The second scene is more quietly devastating. David, still in Eva’s body, visits his own mother (Valérie Dréville) knowing she will never recognize him. No confrontation, no revelation. Just the grief of being invisible to the person who knows you best.
Seydoux is extraordinary throughout — hunched, frantic, precise in charting the micro-expressions of a man learning to inhabit a woman’s body. There’s a small but telling moment where, as David, she reacts to a stranger’s unwanted advance in a way that reads unmistakably as a straight man who forgot where he was. It’s a throwaway beat that quietly says more than pages of dialogue could. Schneider, meanwhile, is asked to carry a young woman’s interiority in a middle-aged man’s frame, and he pulls it off with a fragility that’s at once a fantasy and a nightmare of self-negation.
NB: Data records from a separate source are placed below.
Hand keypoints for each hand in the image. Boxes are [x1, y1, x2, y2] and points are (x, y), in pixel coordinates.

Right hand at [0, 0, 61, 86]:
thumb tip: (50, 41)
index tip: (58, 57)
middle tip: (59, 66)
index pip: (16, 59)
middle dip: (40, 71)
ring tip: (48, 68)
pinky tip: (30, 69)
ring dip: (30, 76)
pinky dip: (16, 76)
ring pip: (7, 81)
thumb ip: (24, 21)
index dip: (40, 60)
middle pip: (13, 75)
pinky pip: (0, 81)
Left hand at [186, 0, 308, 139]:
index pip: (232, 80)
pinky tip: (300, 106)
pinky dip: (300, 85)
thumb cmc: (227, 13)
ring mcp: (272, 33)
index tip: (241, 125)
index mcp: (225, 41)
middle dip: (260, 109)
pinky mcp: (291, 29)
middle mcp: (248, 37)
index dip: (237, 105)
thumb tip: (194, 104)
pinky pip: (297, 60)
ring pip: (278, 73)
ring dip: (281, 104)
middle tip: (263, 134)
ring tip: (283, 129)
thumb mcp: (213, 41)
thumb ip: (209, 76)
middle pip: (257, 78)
The Debate It’s Already Sparking
Trans readings of the story are, as one critic noted, necessary — and The Unknown is at least self-aware enough to include a charged scene set in a public bathroom that signals it knows exactly what it’s touching. But the film’s refusal to commit to any single interpretation cuts both ways. For some, that amorphousness is the point: Harari is exploring what it means to be estranged from yourself in an age of hyper-connectivity and political chaos, and the body-swap is simply the most visceral possible metaphor. For others, the film’s high-minded evasiveness amounts to a failure of nerve — draining all the life from a premise that has inherent dramatic electricity, then declining to replace it with anything equally urgent.
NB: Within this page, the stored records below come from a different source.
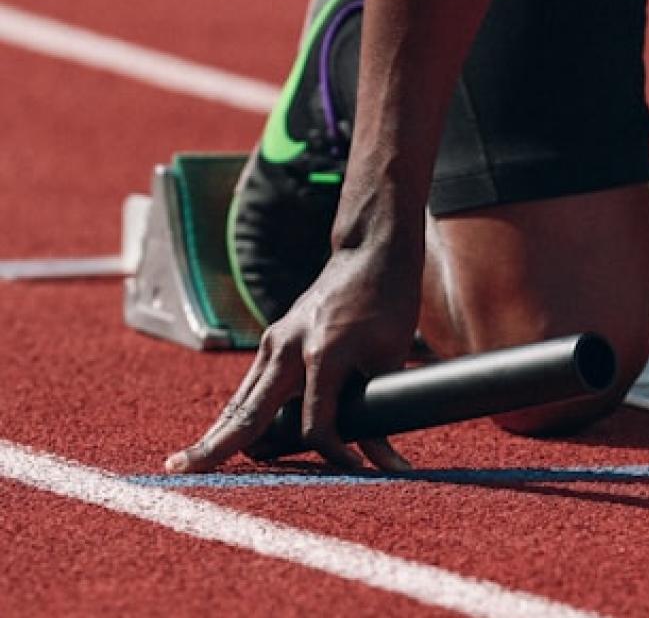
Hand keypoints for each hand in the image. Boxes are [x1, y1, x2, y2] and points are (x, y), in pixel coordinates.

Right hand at [164, 243, 421, 472]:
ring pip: (240, 401)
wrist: (370, 254)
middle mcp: (288, 348)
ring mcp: (275, 342)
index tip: (357, 471)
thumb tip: (387, 463)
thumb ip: (381, 412)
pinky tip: (220, 437)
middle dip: (217, 446)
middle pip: (248, 413)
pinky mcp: (273, 341)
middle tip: (180, 471)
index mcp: (323, 353)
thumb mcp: (391, 358)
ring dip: (219, 433)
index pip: (316, 425)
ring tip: (188, 464)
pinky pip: (249, 387)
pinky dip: (236, 415)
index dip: (336, 455)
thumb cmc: (388, 304)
Variety called it “gratuitously serious” and took pointed aim at the screenplay’s habit of setting up emotionally explosive situations and then sidestepping them. IndieWire found it “mesmeric” and “hypnotic,” a film “pregnant with ideas” that arrives at a “strange but satisfying destination.” The Hollywood Reporter landed somewhere in the middle — acknowledging that some will find it “odd to a fault and too opaque to be satisfying” while admitting it couldn’t wait to see it again.
What nobody disputes is the filmmaking itself. Harari shot The Unknown with his brother Tom Harari as cinematographer — a collaboration that also produced Onoda: 10,000 Nights in the Jungle — and the visual approach is deliberately, almost defiantly undramatic. No stylized interludes. No woozy visual effects. The body-swaps just happen, in the ordinary world, with muted colors and eyes-downcast framing that asks you to accept the impossible as mundane. Andrea Poggio’s score drifts between sotto giallo and something closer to ambient grief, with The Weeknd’s “I Feel It Coming” surfacing at one point in a choice that feels stranger and more correct the longer you sit with it.
This is Harari’s third feature as director and his return to Cannes Competition — a homecoming of sorts after Anatomy of a Fall took the Palme d’Or in 2023. The Unknown is a very different animal: quieter, weirder, less interested in being liked. Neon will bring it to U.S. theaters, where it will find the audience that wants its body-swap movies to feel like an existential crisis rather than a Friday night.
As David’s photography project puts it — he wants to “show what has disappeared.” In the film’s best moments, you feel exactly what that costs.